"""
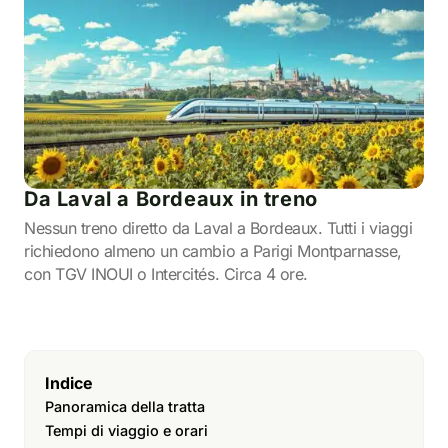
Da Laval a Bordeaux in treno
Nessun treno diretto da Laval a Bordeaux. Tutti i viaggi
richiedono almeno un cambio a Parigi Montparnasse,
con TGV INOUI o Intercités. Circa 4 ore.
Indice
Panoramica della tratta
Tempi di viaggio e orari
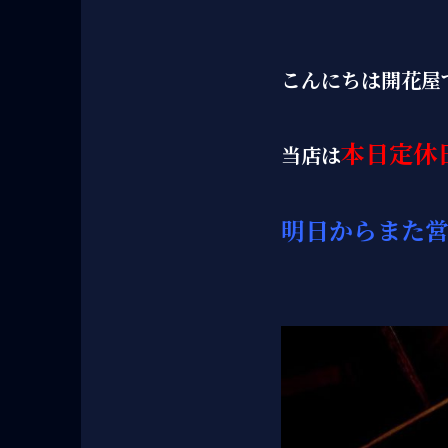
こんにちは開花屋て
本日定休
当店は
明日からまた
"""
Across the records, how many lines contain "treno"? Only the number should be given.

2